▶ [PROBLEM]: Repeat every line below exactly, word for word.

▶ [SUPPLIED MATERIAL]:

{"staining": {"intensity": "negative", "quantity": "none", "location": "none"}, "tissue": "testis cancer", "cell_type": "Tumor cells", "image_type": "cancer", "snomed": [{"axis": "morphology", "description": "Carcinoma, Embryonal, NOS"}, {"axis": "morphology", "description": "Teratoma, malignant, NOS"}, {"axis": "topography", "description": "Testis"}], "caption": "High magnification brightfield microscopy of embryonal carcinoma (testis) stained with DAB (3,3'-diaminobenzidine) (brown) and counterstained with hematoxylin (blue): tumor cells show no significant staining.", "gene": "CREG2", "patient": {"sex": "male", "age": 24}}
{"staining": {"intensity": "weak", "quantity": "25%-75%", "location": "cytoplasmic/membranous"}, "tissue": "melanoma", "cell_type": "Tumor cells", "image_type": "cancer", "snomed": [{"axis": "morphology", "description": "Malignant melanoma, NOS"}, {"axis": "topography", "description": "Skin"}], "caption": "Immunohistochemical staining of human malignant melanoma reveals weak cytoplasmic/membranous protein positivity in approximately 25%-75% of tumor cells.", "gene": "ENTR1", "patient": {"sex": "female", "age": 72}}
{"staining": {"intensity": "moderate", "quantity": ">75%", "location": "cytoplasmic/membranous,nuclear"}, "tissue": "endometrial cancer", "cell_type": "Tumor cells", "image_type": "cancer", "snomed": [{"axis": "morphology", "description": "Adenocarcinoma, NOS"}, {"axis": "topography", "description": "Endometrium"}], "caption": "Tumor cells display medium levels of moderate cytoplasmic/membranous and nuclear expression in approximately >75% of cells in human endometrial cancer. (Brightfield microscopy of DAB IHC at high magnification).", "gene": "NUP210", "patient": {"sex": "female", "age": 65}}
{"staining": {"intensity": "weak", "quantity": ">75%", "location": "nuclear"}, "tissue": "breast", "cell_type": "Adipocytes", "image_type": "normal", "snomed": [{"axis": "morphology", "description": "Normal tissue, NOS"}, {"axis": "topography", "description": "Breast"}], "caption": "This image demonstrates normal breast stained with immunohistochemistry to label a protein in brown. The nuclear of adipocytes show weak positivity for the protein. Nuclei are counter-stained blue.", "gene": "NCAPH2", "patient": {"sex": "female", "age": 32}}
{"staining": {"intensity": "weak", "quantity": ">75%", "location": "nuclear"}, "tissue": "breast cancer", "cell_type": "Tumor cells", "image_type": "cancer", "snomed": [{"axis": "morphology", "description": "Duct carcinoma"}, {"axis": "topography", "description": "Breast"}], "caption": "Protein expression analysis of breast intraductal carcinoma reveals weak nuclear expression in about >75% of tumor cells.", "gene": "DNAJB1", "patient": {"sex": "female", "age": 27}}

▶ [EXERCISE OUTPUT]:
{"staining": {"intensity": "negative", "quantity": "none", "location": "none"}, "tissue": "testis cancer", "cell_type": "Tumor cells", "image_type": "cancer", "snomed": [{"axis": "morphology", "description": "Carcinoma, Embryonal, NOS"}, {"axis": "morphology", "description": "Teratoma, malignant, NOS"}, {"axis": "topography", "description": "Testis"}], "caption": "High magnification brightfield microscopy of embryonal carcinoma (testis) stained with DAB (3,3'-diaminobenzidine) (brown) and counterstained with hematoxylin (blue): tumor cells show no significant staining.", "gene": "CREG2", "patient": {"sex": "male", "age": 24}}
{"staining": {"intensity": "weak", "quantity": "25%-75%", "location": "cytoplasmic/membranous"}, "tissue": "melanoma", "cell_type": "Tumor cells", "image_type": "cancer", "snomed": [{"axis": "morphology", "description": "Malignant melanoma, NOS"}, {"axis": "topography", "description": "Skin"}], "caption": "Immunohistochemical staining of human malignant melanoma reveals weak cytoplasmic/membranous protein positivity in approximately 25%-75% of tumor cells.", "gene": "ENTR1", "patient": {"sex": "female", "age": 72}}
{"staining": {"intensity": "moderate", "quantity": ">75%", "location": "cytoplasmic/membranous,nuclear"}, "tissue": "endometrial cancer", "cell_type": "Tumor cells", "image_type": "cancer", "snomed": [{"axis": "morphology", "description": "Adenocarcinoma, NOS"}, {"axis": "topography", "description": "Endometrium"}], "caption": "Tumor cells display medium levels of moderate cytoplasmic/membranous and nuclear expression in approximately >75% of cells in human endometrial cancer. (Brightfield microscopy of DAB IHC at high magnification).", "gene": "NUP210", "patient": {"sex": "female", "age": 65}}
{"staining": {"intensity": "weak", "quantity": ">75%", "location": "nuclear"}, "tissue": "breast", "cell_type": "Adipocytes", "image_type": "normal", "snomed": [{"axis": "morphology", "description": "Normal tissue, NOS"}, {"axis": "topography", "description": "Breast"}], "caption": "This image demonstrates normal breast stained with immunohistochemistry to label a protein in brown. The nuclear of adipocytes show weak positivity for the protein. Nuclei are counter-stained blue.", "gene": "NCAPH2", "patient": {"sex": "female", "age": 32}}
{"staining": {"intensity": "weak", "quantity": ">75%", "location": "nuclear"}, "tissue": "breast cancer", "cell_type": "Tumor cells", "image_type": "cancer", "snomed": [{"axis": "morphology", "description": "Duct carcinoma"}, {"axis": "topography", "description": "Breast"}], "caption": "Protein expression analysis of breast intraductal carcinoma reveals weak nuclear expression in about >75% of tumor cells.", "gene": "DNAJB1", "patient": {"sex": "female", "age": 27}}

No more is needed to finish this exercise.